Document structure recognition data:
##############################

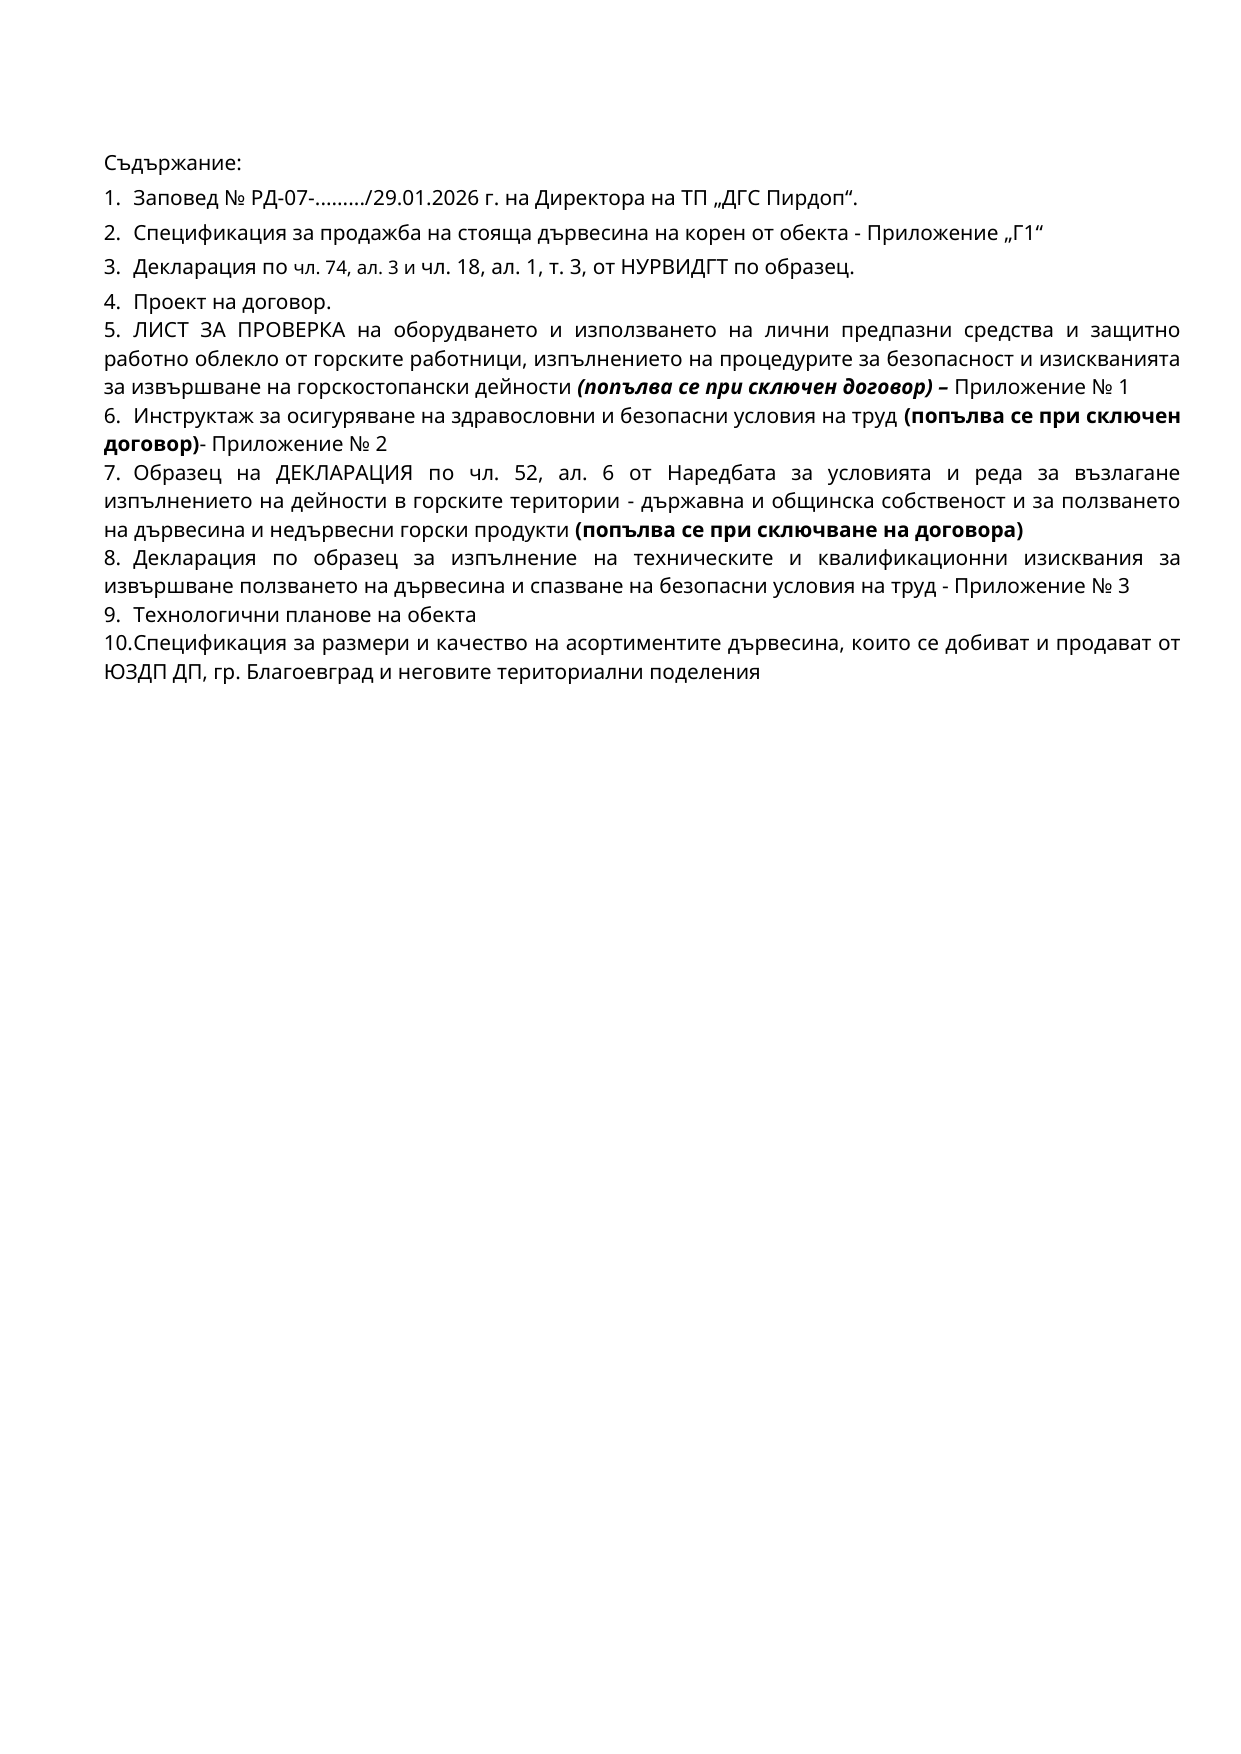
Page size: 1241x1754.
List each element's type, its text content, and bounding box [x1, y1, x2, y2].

list Декларация по чл. 74, ал. 3 и чл. 18, ал. 1, т. 3, от НУРВИДГТ по образец. [103, 252, 1181, 281]
list Проект на договор. [103, 287, 1181, 316]
list ЛИСТ ЗА ПРОВЕРКА на оборудването и използването на лични предпазни средства и защитно работно облекло от горските работници, изпълнението на процедурите за безопасност и изискванията за извършване на горскостопански дейности (попълва се при сключен договор) – Приложение № 1 [103, 316, 1181, 401]
list Спецификация за продажба на стояща дървесина на корен от обекта - Приложение „Г1“ [103, 218, 1181, 246]
list Образец на ДЕКЛАРАЦИЯ по чл. 52, ал. 6 от Наредбата за условията и реда за възлагане изпълнението на дейности в горските територии - държавна и общинска собственост и за ползването на дървесина и недървесни горски продукти (попълва се при сключване на договора) [103, 458, 1181, 543]
list Декларация по образец за изпълнение на техническите и квалификационни изисквания за извършване ползването на дървесина и спазване на безопасни условия на труд - Приложение № 3 [103, 543, 1181, 600]
text Съдържание: [103, 148, 1181, 177]
list Инструктаж за осигуряване на здравословни и безопасни условия на труд (попълва се при сключен договор)- Приложение № 2 [103, 401, 1181, 458]
list Технологични планове на обекта [103, 600, 1181, 628]
list Спецификация за размери и качество на асортиментите дървесина, които се добиват и продават от ЮЗДП ДП, гр. Благоевград и неговите териториални поделения [103, 628, 1181, 685]
list Заповед № РД-07-........./29.01.2026 г. на Директора на ТП „ДГС Пирдоп“. [103, 183, 1181, 212]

##############################

* [Job item] The expected output is each entry given again word for word, with pictures dropped.

* [Finished task]
Page size: 1241x1754.
List each element's type, its text content, and bounding box [x1, y1, x2, y2].

list Декларация по чл. 74, ал. 3 и чл. 18, ал. 1, т. 3, от НУРВИДГТ по образец. [103, 252, 1181, 281]
list Проект на договор. [103, 287, 1181, 316]
list ЛИСТ ЗА ПРОВЕРКА на оборудването и използването на лични предпазни средства и защитно работно облекло от горските работници, изпълнението на процедурите за безопасност и изискванията за извършване на горскостопански дейности (попълва се при сключен договор) – Приложение № 1 [103, 316, 1181, 401]
list Спецификация за продажба на стояща дървесина на корен от обекта - Приложение „Г1“ [103, 218, 1181, 246]
list Образец на ДЕКЛАРАЦИЯ по чл. 52, ал. 6 от Наредбата за условията и реда за възлагане изпълнението на дейности в горските територии - държавна и общинска собственост и за ползването на дървесина и недървесни горски продукти (попълва се при сключване на договора) [103, 458, 1181, 543]
list Декларация по образец за изпълнение на техническите и квалификационни изисквания за извършване ползването на дървесина и спазване на безопасни условия на труд - Приложение № 3 [103, 543, 1181, 600]
text Съдържание: [103, 148, 1181, 177]
list Инструктаж за осигуряване на здравословни и безопасни условия на труд (попълва се при сключен договор)- Приложение № 2 [103, 401, 1181, 458]
list Технологични планове на обекта [103, 600, 1181, 628]
list Спецификация за размери и качество на асортиментите дървесина, които се добиват и продават от ЮЗДП ДП, гр. Благоевград и неговите териториални поделения [103, 628, 1181, 685]
list Заповед № РД-07-........./29.01.2026 г. на Директора на ТП „ДГС Пирдоп“. [103, 183, 1181, 212]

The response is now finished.